### REQUIRED WORK
Take the records below and copy them exactly.

[Opening TASK MATERIAL section]

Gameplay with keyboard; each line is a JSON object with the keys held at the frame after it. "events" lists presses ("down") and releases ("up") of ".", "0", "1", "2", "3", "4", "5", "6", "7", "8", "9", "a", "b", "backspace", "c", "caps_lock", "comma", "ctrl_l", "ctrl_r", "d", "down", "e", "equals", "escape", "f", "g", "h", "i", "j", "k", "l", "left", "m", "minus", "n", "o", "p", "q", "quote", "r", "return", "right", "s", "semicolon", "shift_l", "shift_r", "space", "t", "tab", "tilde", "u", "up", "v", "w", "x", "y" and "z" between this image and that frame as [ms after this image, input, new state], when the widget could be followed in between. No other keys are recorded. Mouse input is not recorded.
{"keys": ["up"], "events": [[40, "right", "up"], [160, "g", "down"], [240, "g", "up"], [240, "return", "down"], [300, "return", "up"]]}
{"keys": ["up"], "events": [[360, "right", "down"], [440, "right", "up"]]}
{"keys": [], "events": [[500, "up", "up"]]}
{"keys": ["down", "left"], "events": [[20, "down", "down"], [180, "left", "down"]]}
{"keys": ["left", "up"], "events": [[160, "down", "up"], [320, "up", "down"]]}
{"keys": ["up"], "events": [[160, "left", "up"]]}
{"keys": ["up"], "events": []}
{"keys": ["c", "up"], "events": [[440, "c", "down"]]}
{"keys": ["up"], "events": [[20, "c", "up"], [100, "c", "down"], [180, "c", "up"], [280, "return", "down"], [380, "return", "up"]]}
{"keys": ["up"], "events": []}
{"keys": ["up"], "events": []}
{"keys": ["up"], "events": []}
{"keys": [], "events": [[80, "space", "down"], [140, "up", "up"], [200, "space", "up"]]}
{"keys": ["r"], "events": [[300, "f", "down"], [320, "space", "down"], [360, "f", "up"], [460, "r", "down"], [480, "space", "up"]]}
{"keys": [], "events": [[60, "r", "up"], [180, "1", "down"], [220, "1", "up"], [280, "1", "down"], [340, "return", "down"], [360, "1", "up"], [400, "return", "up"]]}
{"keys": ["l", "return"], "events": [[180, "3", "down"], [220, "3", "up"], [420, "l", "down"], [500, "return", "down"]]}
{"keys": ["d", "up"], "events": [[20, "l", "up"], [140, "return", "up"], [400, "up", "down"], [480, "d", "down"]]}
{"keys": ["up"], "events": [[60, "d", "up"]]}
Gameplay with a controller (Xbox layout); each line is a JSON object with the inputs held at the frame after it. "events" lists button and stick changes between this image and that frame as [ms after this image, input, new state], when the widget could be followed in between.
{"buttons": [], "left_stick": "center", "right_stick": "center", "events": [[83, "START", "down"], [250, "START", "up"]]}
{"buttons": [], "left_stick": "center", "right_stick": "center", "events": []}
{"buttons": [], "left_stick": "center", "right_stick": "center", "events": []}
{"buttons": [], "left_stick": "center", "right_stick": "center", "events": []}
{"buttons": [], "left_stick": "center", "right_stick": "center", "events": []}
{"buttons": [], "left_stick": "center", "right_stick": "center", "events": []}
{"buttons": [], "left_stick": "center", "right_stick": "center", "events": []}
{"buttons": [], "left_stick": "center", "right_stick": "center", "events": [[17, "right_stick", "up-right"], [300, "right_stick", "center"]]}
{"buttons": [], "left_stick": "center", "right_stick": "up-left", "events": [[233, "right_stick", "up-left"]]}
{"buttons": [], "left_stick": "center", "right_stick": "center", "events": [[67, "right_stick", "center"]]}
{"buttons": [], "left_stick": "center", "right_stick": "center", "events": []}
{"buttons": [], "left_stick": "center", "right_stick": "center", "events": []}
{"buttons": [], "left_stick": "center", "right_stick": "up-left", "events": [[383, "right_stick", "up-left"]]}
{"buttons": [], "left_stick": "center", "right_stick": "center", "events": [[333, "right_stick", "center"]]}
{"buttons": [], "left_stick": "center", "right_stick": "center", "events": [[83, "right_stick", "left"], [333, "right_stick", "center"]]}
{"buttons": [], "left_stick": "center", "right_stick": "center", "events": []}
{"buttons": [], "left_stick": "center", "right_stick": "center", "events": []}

[Closing TASK MATERIAL section]

### EXERCISE OUTPUT
Gameplay with keyboard; each line is a JSON object with the keys held at the frame after it. "events" lists presses ("down") and releases ("up") of ".", "0", "1", "2", "3", "4", "5", "6", "7", "8", "9", "a", "b", "backspace", "c", "caps_lock", "comma", "ctrl_l", "ctrl_r", "d", "down", "e", "equals", "escape", "f", "g", "h", "i", "j", "k", "l", "left", "m", "minus", "n", "o", "p", "q", "quote", "r", "return", "right", "s", "semicolon", "shift_l", "shift_r", "space", "t", "tab", "tilde", "u", "up", "v", "w", "x", "y" and "z" between this image and that frame as [ms after this image, input, new state], when the widget could be followed in between. No other keys are recorded. Mouse input is not recorded.
{"keys": ["up"], "events": [[40, "right", "up"], [160, "g", "down"], [240, "g", "up"], [240, "return", "down"], [300, "return", "up"]]}
{"keys": ["up"], "events": [[360, "right", "down"], [440, "right", "up"]]}
{"keys": [], "events": [[500, "up", "up"]]}
{"keys": ["down", "left"], "events": [[20, "down", "down"], [180, "left", "down"]]}
{"keys": ["left", "up"], "events": [[160, "down", "up"], [320, "up", "down"]]}
{"keys": ["up"], "events": [[160, "left", "up"]]}
{"keys": ["up"], "events": []}
{"keys": ["c", "up"], "events": [[440, "c", "down"]]}
{"keys": ["up"], "events": [[20, "c", "up"], [100, "c", "down"], [180, "c", "up"], [280, "return", "down"], [380, "return", "up"]]}
{"keys": ["up"], "events": []}
{"keys": ["up"], "events": []}
{"keys": ["up"], "events": []}
{"keys": [], "events": [[80, "space", "down"], [140, "up", "up"], [200, "space", "up"]]}
{"keys": ["r"], "events": [[300, "f", "down"], [320, "space", "down"], [360, "f", "up"], [460, "r", "down"], [480, "space", "up"]]}
{"keys": [], "events": [[60, "r", "up"], [180, "1", "down"], [220, "1", "up"], [280, "1", "down"], [340, "return", "down"], [360, "1", "up"], [400, "return", "up"]]}
{"keys": ["l", "return"], "events": [[180, "3", "down"], [220, "3", "up"], [420, "l", "down"], [500, "return", "down"]]}
{"keys": ["d", "up"], "events": [[20, "l", "up"], [140, "return", "up"], [400, "up", "down"], [480, "d", "down"]]}
{"keys": ["up"], "events": [[60, "d", "up"]]}
Gameplay with a controller (Xbox layout); each line is a JSON object with the inputs held at the frame after it. "events" lists button and stick changes between this image and that frame as [ms after this image, input, new state], when the widget could be followed in between.
{"buttons": [], "left_stick": "center", "right_stick": "center", "events": [[83, "START", "down"], [250, "START", "up"]]}
{"buttons": [], "left_stick": "center", "right_stick": "center", "events": []}
{"buttons": [], "left_stick": "center", "right_stick": "center", "events": []}
{"buttons": [], "left_stick": "center", "right_stick": "center", "events": []}
{"buttons": [], "left_stick": "center", "right_stick": "center", "events": []}
{"buttons": [], "left_stick": "center", "right_stick": "center", "events": []}
{"buttons": [], "left_stick": "center", "right_stick": "center", "events": []}
{"buttons": [], "left_stick": "center", "right_stick": "center", "events": [[17, "right_stick", "up-right"], [300, "right_stick", "center"]]}
{"buttons": [], "left_stick": "center", "right_stick": "up-left", "events": [[233, "right_stick", "up-left"]]}
{"buttons": [], "left_stick": "center", "right_stick": "center", "events": [[67, "right_stick", "center"]]}
{"buttons": [], "left_stick": "center", "right_stick": "center", "events": []}
{"buttons": [], "left_stick": "center", "right_stick": "center", "events": []}
{"buttons": [], "left_stick": "center", "right_stick": "up-left", "events": [[383, "right_stick", "up-left"]]}
{"buttons": [], "left_stick": "center", "right_stick": "center", "events": [[333, "right_stick", "center"]]}
{"buttons": [], "left_stick": "center", "right_stick": "center", "events": [[83, "right_stick", "left"], [333, "right_stick", "center"]]}
{"buttons": [], "left_stick": "center", "right_stick": "center", "events": []}
{"buttons": [], "left_stick": "center", "right_stick": "center", "events": []}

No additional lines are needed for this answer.